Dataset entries
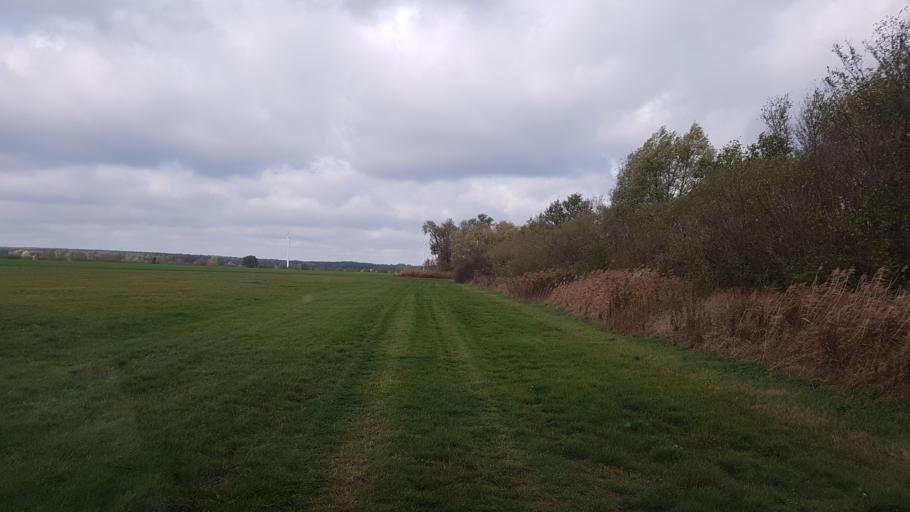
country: DE
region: Brandenburg
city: Schonborn
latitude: 51.5876
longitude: 13.5233
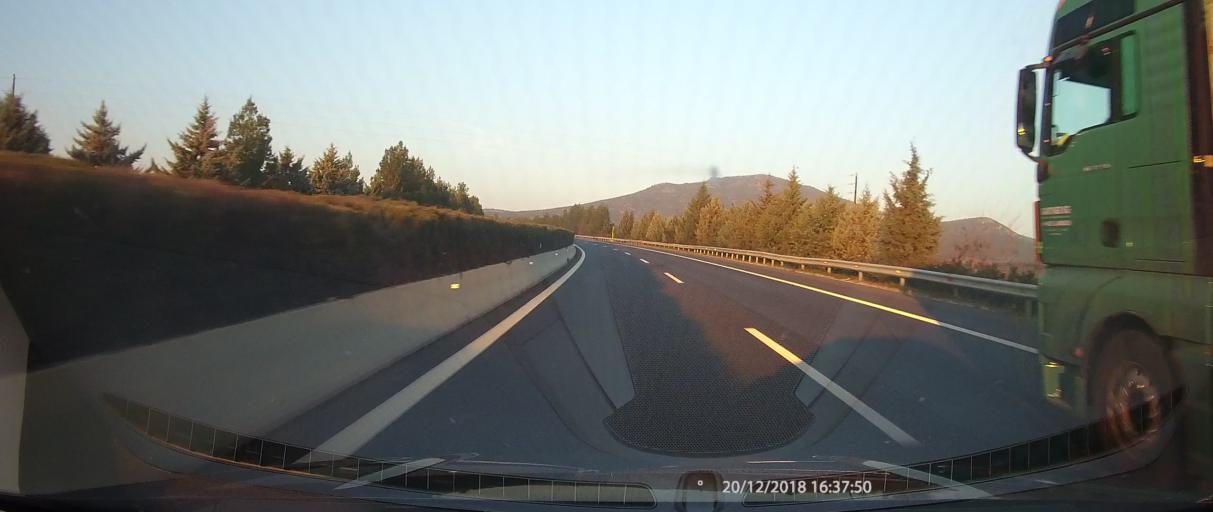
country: GR
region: Thessaly
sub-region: Nomos Magnisias
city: Velestino
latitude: 39.3351
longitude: 22.7816
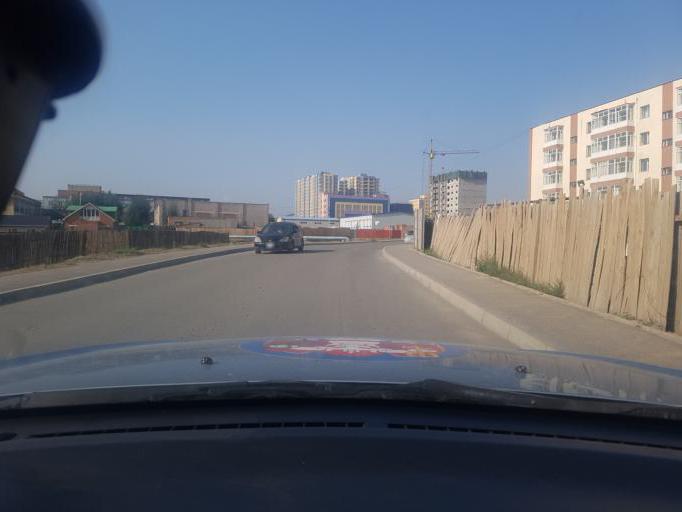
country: MN
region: Ulaanbaatar
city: Ulaanbaatar
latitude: 47.9206
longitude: 106.9651
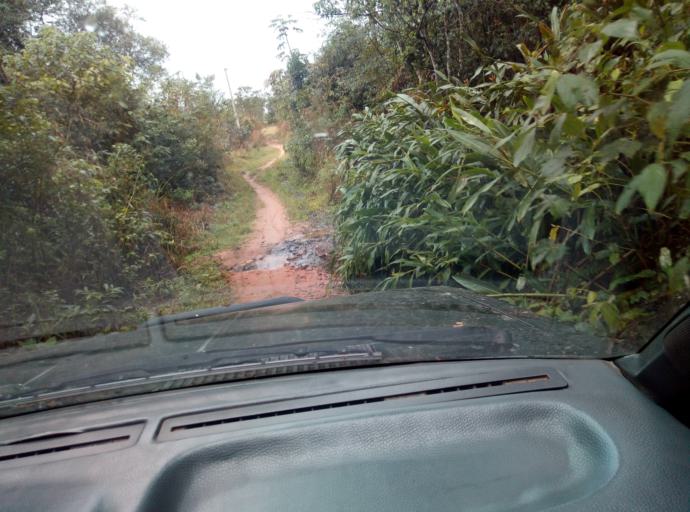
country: PY
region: Caaguazu
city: Carayao
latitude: -25.1965
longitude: -56.3544
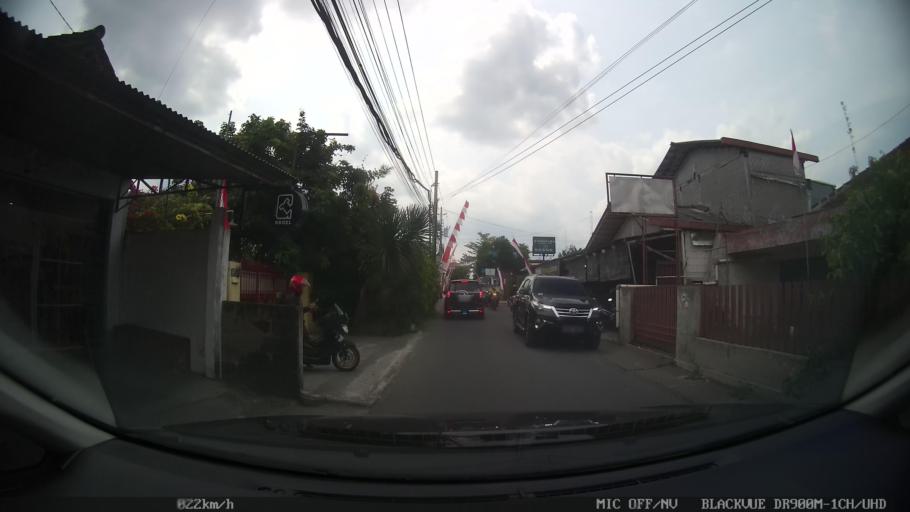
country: ID
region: Daerah Istimewa Yogyakarta
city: Yogyakarta
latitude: -7.7903
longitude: 110.3984
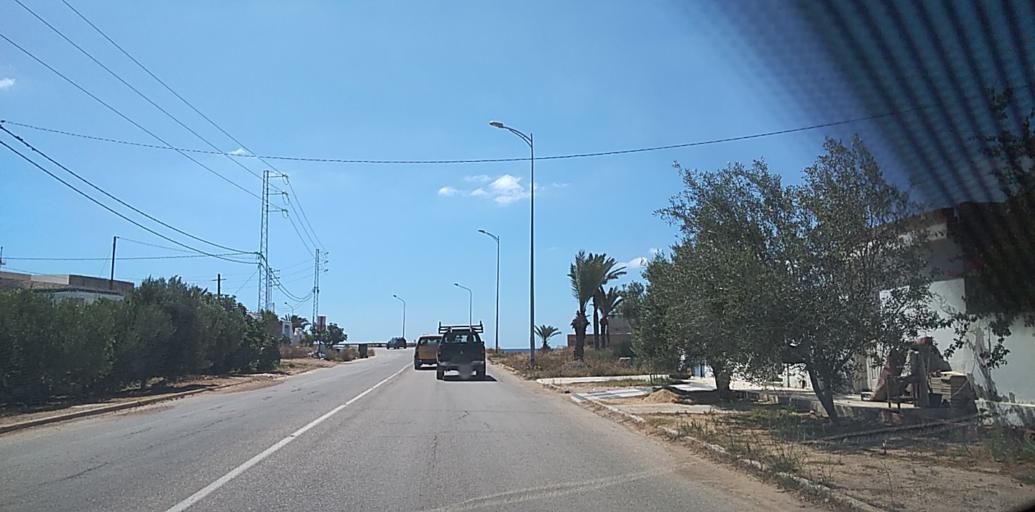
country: TN
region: Safaqis
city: Al Qarmadah
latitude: 34.6729
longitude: 11.1414
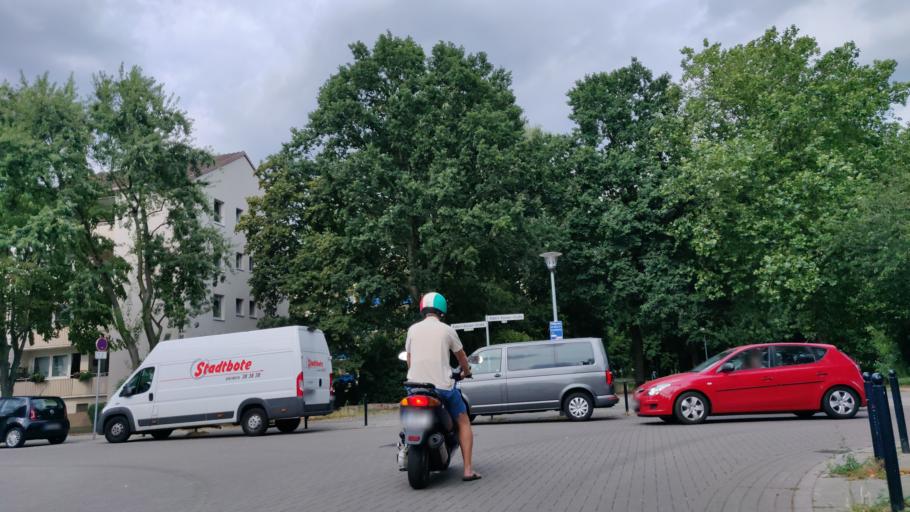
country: DE
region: Lower Saxony
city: Lilienthal
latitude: 53.1005
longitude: 8.8867
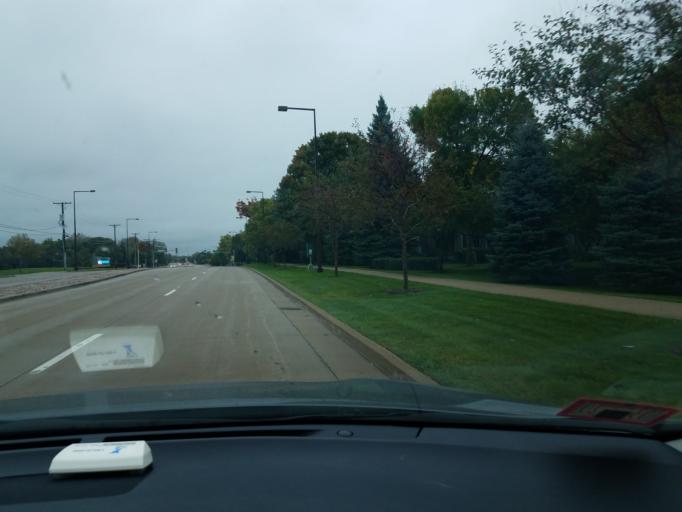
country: US
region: Illinois
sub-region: Lake County
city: Vernon Hills
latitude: 42.1959
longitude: -87.9484
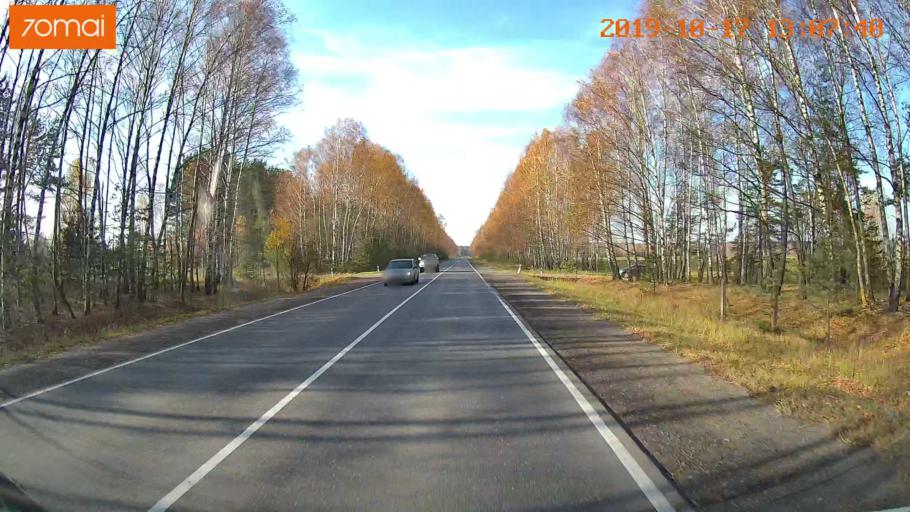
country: RU
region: Rjazan
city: Syntul
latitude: 54.9836
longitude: 41.2855
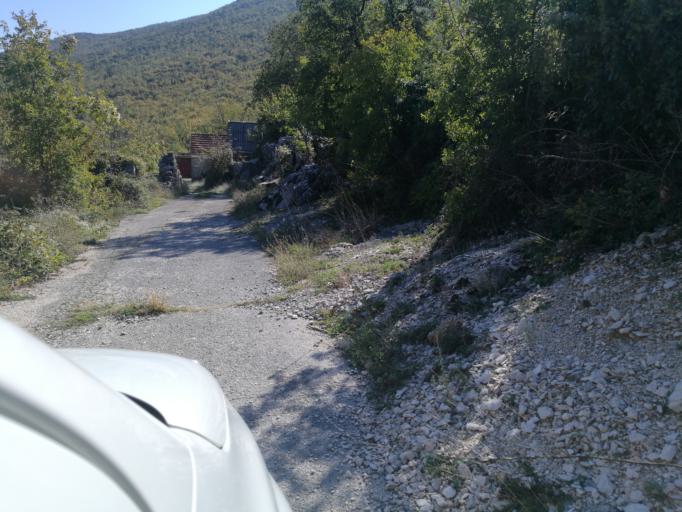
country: HR
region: Splitsko-Dalmatinska
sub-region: Grad Omis
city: Omis
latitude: 43.5130
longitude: 16.7330
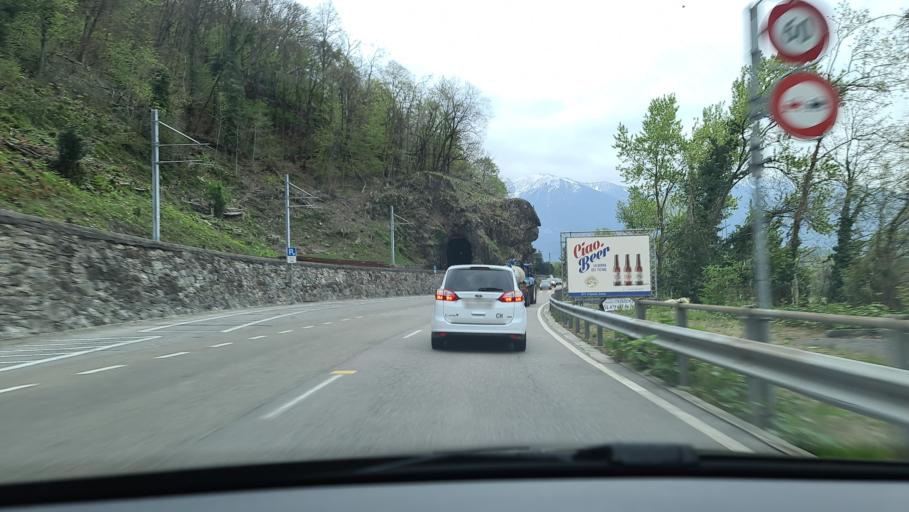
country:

• Exercise:
Print all of the entries above line for line without changing anything, but leave out the pictures.

• Exercise result:
country: DE
region: Brandenburg
city: Schonborn
latitude: 51.5876
longitude: 13.5233
country: GR
region: Thessaly
sub-region: Nomos Magnisias
city: Velestino
latitude: 39.3351
longitude: 22.7816
country: MN
region: Ulaanbaatar
city: Ulaanbaatar
latitude: 47.9206
longitude: 106.9651
country: PY
region: Caaguazu
city: Carayao
latitude: -25.1965
longitude: -56.3544
country: ID
region: Daerah Istimewa Yogyakarta
city: Yogyakarta
latitude: -7.7903
longitude: 110.3984
country: TN
region: Safaqis
city: Al Qarmadah
latitude: 34.6729
longitude: 11.1414
country: DE
region: Lower Saxony
city: Lilienthal
latitude: 53.1005
longitude: 8.8867
country: US
region: Illinois
sub-region: Lake County
city: Vernon Hills
latitude: 42.1959
longitude: -87.9484
country: RU
region: Rjazan
city: Syntul
latitude: 54.9836
longitude: 41.2855
country: HR
region: Splitsko-Dalmatinska
sub-region: Grad Omis
city: Omis
latitude: 43.5130
longitude: 16.7330
country:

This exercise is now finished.